Top of EXCERPTED DATA
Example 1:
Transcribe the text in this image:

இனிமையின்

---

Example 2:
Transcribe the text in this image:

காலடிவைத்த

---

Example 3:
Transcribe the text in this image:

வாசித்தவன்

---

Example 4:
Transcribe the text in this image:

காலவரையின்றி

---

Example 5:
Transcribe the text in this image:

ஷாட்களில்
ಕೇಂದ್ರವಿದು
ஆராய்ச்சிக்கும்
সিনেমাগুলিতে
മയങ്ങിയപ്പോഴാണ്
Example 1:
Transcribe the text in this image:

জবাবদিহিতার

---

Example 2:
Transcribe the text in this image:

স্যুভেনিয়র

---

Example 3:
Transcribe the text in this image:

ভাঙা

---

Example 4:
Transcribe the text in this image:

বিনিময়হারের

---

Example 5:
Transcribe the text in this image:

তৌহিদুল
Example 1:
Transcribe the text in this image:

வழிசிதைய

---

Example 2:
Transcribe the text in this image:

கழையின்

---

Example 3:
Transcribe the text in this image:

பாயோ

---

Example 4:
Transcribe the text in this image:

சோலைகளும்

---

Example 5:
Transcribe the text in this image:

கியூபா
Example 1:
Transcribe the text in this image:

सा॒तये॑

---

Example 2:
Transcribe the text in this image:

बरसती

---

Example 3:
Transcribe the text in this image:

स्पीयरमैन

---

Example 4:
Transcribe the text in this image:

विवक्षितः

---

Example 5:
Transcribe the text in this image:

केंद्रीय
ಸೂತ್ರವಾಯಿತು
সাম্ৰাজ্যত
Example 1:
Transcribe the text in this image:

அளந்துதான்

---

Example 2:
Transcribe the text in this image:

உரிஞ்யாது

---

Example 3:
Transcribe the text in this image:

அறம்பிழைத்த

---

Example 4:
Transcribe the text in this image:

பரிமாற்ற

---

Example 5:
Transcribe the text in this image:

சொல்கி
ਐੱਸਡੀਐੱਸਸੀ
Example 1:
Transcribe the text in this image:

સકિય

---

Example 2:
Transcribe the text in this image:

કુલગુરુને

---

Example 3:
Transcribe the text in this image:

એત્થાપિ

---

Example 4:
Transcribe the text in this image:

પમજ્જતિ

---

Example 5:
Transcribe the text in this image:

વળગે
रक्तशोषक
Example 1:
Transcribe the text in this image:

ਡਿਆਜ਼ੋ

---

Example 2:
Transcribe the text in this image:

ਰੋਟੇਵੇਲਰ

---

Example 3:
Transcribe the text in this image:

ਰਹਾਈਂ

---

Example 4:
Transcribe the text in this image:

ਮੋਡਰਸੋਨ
Bottom of EXCERPTED DATA
[ACTIVITY]
Return all of the entries word for word.

[SOLUTION FOR THIS TASK]
Example 1:
Transcribe the text in this image:

இனிமையின்

---

Example 2:
Transcribe the text in this image:

காலடிவைத்த

---

Example 3:
Transcribe the text in this image:

வாசித்தவன்

---

Example 4:
Transcribe the text in this image:

காலவரையின்றி

---

Example 5:
Transcribe the text in this image:

ஷாட்களில்
ಕೇಂದ್ರವಿದು
ஆராய்ச்சிக்கும்
সিনেমাগুলিতে
മയങ്ങിയപ്പോഴാണ്
Example 1:
Transcribe the text in this image:

জবাবদিহিতার

---

Example 2:
Transcribe the text in this image:

স্যুভেনিয়র

---

Example 3:
Transcribe the text in this image:

ভাঙা

---

Example 4:
Transcribe the text in this image:

বিনিময়হারের

---

Example 5:
Transcribe the text in this image:

তৌহিদুল
Example 1:
Transcribe the text in this image:

வழிசிதைய

---

Example 2:
Transcribe the text in this image:

கழையின்

---

Example 3:
Transcribe the text in this image:

பாயோ

---

Example 4:
Transcribe the text in this image:

சோலைகளும்

---

Example 5:
Transcribe the text in this image:

கியூபா
Example 1:
Transcribe the text in this image:

सा॒तये॑

---

Example 2:
Transcribe the text in this image:

बरसती

---

Example 3:
Transcribe the text in this image:

स्पीयरमैन

---

Example 4:
Transcribe the text in this image:

विवक्षितः

---

Example 5:
Transcribe the text in this image:

केंद्रीय
ಸೂತ್ರವಾಯಿತು
সাম্ৰাজ্যত
Example 1:
Transcribe the text in this image:

அளந்துதான்

---

Example 2:
Transcribe the text in this image:

உரிஞ்யாது

---

Example 3:
Transcribe the text in this image:

அறம்பிழைத்த

---

Example 4:
Transcribe the text in this image:

பரிமாற்ற

---

Example 5:
Transcribe the text in this image:

சொல்கி
ਐੱਸਡੀਐੱਸਸੀ
Example 1:
Transcribe the text in this image:

સકિય

---

Example 2:
Transcribe the text in this image:

કુલગુરુને

---

Example 3:
Transcribe the text in this image:

એત્થાપિ

---

Example 4:
Transcribe the text in this image:

પમજ્જતિ

---

Example 5:
Transcribe the text in this image:

વળગે
रक्तशोषक
Example 1:
Transcribe the text in this image:

ਡਿਆਜ਼ੋ

---

Example 2:
Transcribe the text in this image:

ਰੋਟੇਵੇਲਰ

---

Example 3:
Transcribe the text in this image:

ਰਹਾਈਂ

---

Example 4:
Transcribe the text in this image:

ਮੋਡਰਸੋਨ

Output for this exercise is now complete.